L’enquête contre Formule a été critiquée par les organisations de la société civile en Géorgie et à l’étranger. Transparency International (TI) Géorgie a déclaré que la procédure visait à intimider les journalistes et les lanceurs d’alerte potentiels.

« Le problème est qu’à l’avenir, sous la menace de poursuites judiciaires, ils pourraient s’abstenir d’informer le public sur d’éventuelles corruptions ou d’autres formes d’actes répréhensibles », indique le communiqué.

L’affaire a également été commentée par l’Institut international de la presse (IPI), qui a appelé les procureurs géorgiens à « considérer le caractère d’intérêt public du rapport, à abandonner l’enquête pénale contre Formule TVet respecter la confidentialité des sources journalistiques ».

Par ailleurs, Khaindrava a saisi le tribunal municipal de Tbilissi en mars, accusant Formule de diffamation à la fois pour le rapport affirmant qu’il avait aidé des étrangers à entrer dans le pays et pour un autre rapport sur l’un de ses projets de film.
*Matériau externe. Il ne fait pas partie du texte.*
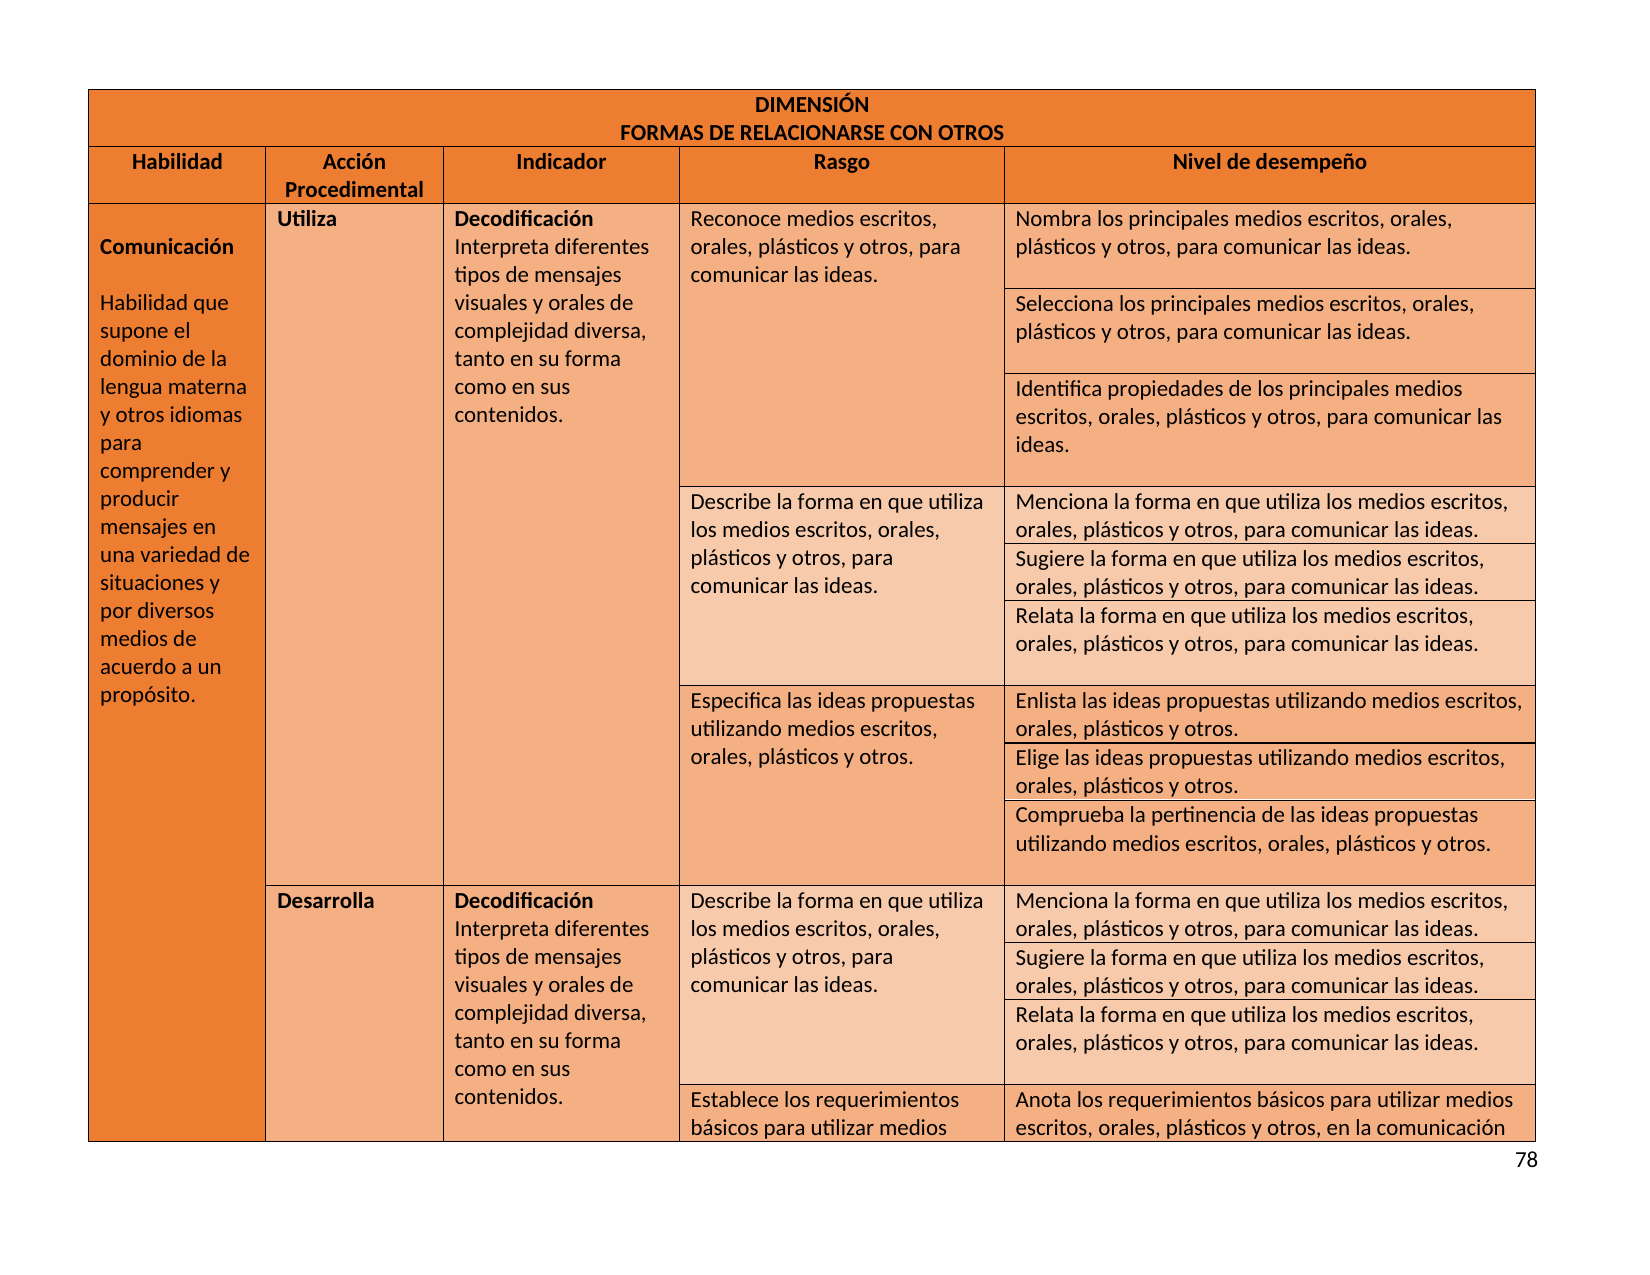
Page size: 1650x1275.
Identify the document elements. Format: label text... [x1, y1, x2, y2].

table_cell Decodificación Interpreta diferentes tipos de mensajes visuales y orales de complejidad diversa, tanto en su forma como en sus contenidos. [444, 886, 679, 1141]
table_cell Describe la forma en que utiliza los medios escritos, orales, plásticos y otros, para comunicar las ideas. [680, 487, 1004, 685]
table_cell Utiliza [266, 204, 443, 885]
table_cell Elige las ideas propuestas utilizando medios escritos, orales, plásticos y otros. [1005, 744, 1535, 799]
table_cell Identifica propiedades de los principales medios escritos, orales, plásticos y otros, para comunicar las ideas. [1005, 374, 1535, 486]
table_cell Desarrolla [266, 886, 443, 1141]
table_cell Acción Procedimental [266, 147, 443, 203]
table_cell Indicador [444, 147, 679, 203]
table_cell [680, 1085, 1004, 1141]
table_cell Nombra los principales medios escritos, orales, plásticos y otros, para comunicar las ideas. [1005, 204, 1535, 288]
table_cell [1005, 1085, 1535, 1141]
table_cell Relata la forma en que utiliza los medios escritos, orales, plásticos y otros, para comunicar las ideas. [1005, 601, 1535, 685]
table_cell Nivel de desempeño [1005, 147, 1535, 203]
table_cell Comunicación Habilidad que supone el dominio de la lengua materna y otros idiomas para comprender y producir mensajes en una variedad de situaciones y por diversos medios de acuerdo a un propósito. [89, 204, 265, 1141]
table_header DIMENSIÓN FORMAS DE RELACIONARSE CON OTROS [89, 90, 1535, 146]
table_cell Menciona la forma en que utiliza los medios escritos, orales, plásticos y otros, para comunicar las ideas. [1005, 487, 1535, 543]
table_cell Menciona la forma en que utiliza los medios escritos, orales, plásticos y otros, para comunicar las ideas. [1005, 886, 1535, 942]
table_cell Habilidad [89, 147, 265, 203]
table_cell Relata la forma en que utiliza los medios escritos, orales, plásticos y otros, para comunicar las ideas. [1005, 1000, 1535, 1084]
table_cell Especifica las ideas propuestas utilizando medios escritos, orales, plásticos y otros. [680, 686, 1004, 885]
table_cell Selecciona los principales medios escritos, orales, plásticos y otros, para comunicar las ideas. [1005, 289, 1535, 373]
table_cell Describe la forma en que utiliza los medios escritos, orales, plásticos y otros, para comunicar las ideas. [680, 886, 1004, 1084]
table_cell Comprueba la pertinencia de las ideas propuestas utilizando medios escritos, orales, plásticos y otros. [1005, 801, 1535, 885]
table_cell Sugiere la forma en que utiliza los medios escritos, orales, plásticos y otros, para comunicar las ideas. [1005, 943, 1535, 999]
table_cell Enlista las ideas propuestas utilizando medios escritos, orales, plásticos y otros. [1005, 686, 1535, 742]
table_cell Reconoce medios escritos, orales, plásticos y otros, para comunicar las ideas. [680, 204, 1004, 486]
table_cell Decodificación Interpreta diferentes tipos de mensajes visuales y orales de complejidad diversa, tanto en su forma como en sus contenidos. [444, 204, 679, 885]
table_cell Sugiere la forma en que utiliza los medios escritos, orales, plásticos y otros, para comunicar las ideas. [1005, 544, 1535, 600]
table_cell Rasgo [680, 147, 1004, 203]
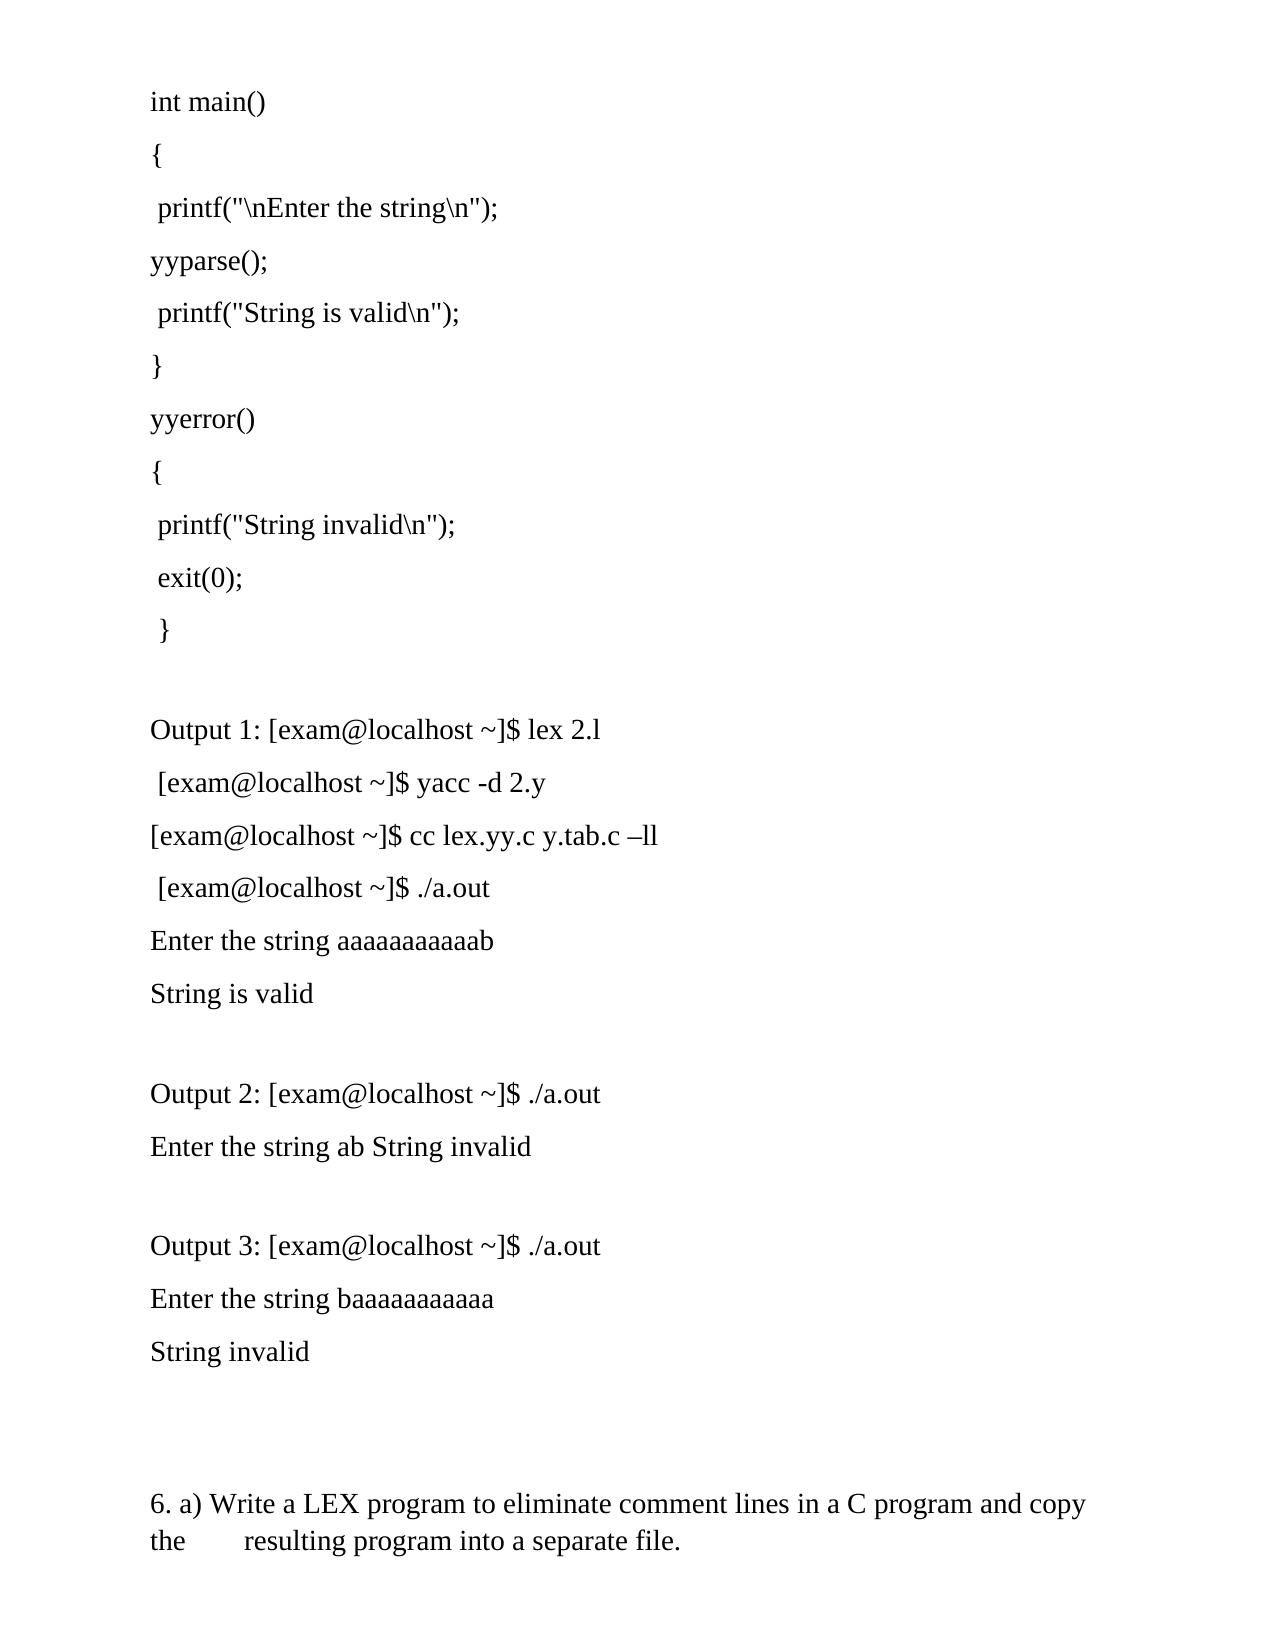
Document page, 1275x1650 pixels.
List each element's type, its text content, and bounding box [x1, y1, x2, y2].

text int main() [150, 84, 1125, 118]
text Enter the string ab String invalid [150, 1129, 1125, 1162]
text [exam@localhost ~]$ ./a.out [150, 871, 1125, 904]
text Enter the string aaaaaaaaaaab [150, 923, 1125, 957]
text Output 2: [exam@localhost ~]$ ./a.out [150, 1076, 1125, 1109]
text Enter the string baaaaaaaaaaa [150, 1281, 1125, 1315]
text printf("String invalid\n"); [150, 507, 1125, 540]
text } [150, 348, 1125, 382]
text Output 1: [exam@localhost ~]$ lex 2.l [150, 712, 1125, 746]
text 6. a) Write a LEX program to eliminate comment lines in a C program and copy the resulting program into a separate file. [150, 1487, 1125, 1556]
text printf("String is valid\n"); [150, 296, 1125, 329]
text exit(0); [150, 560, 1125, 593]
text [exam@localhost ~]$ yacc -d 2.y [150, 765, 1125, 798]
text { [150, 454, 1125, 488]
text Output 3: [exam@localhost ~]$ ./a.out [150, 1228, 1125, 1262]
text printf("\nEnter the string\n"); [150, 190, 1125, 223]
text String is valid [150, 976, 1125, 1010]
text [exam@localhost ~]$ cc lex.yy.c y.tab.c –ll [150, 818, 1125, 851]
text String invalid [150, 1334, 1125, 1368]
text yyparse(); [150, 243, 1125, 276]
text } [150, 612, 1125, 646]
text { [150, 137, 1125, 171]
text yyerror() [150, 401, 1125, 435]
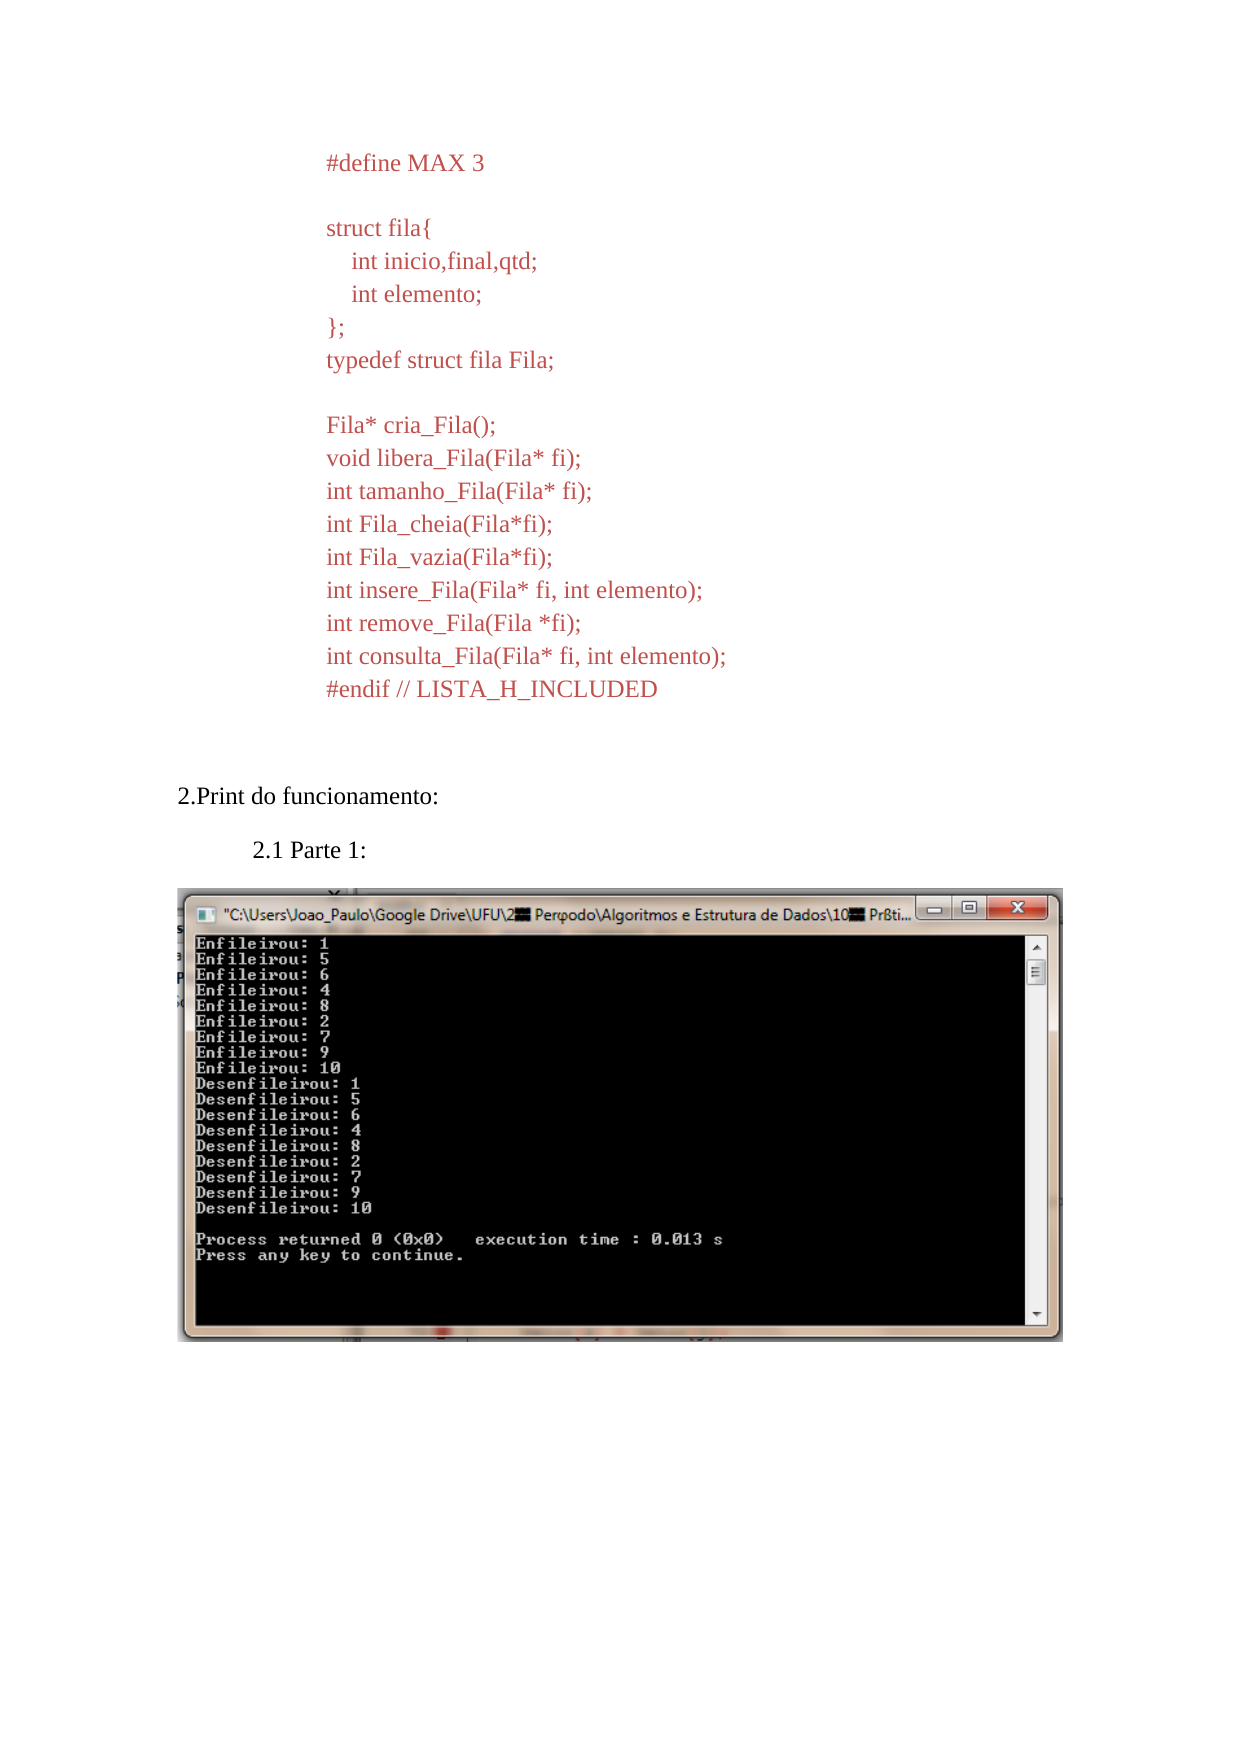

Dans le deuxième rapport, Formule a déclaré que l’un des projets de Khaindrava avait reçu un financement de 1 million de dollars (380 000 dollars) du Centre national du cinéma géorgien. Khaindrava aurait contesté les expressions utilisées dans le rapport, y compris les déclarations selon lesquelles son travail était lié au parti au pouvoir, le Rêve géorgien, qu’il était connu pour ses propos propagandistes et vulgaires et qu’il « possède un village entier » dans la municipalité de Dedoplistskaro, dans l’est de la Géorgie.

Khaindrava exige désormais que la chaîne retire publiquement ses reportages à son sujet et lui verse 10 000 ₾ (3 800 dollars) de dommages moraux. La décision dans cette affaire devrait être annoncée par le tribunal municipal de Tbilissi le 14 juillet.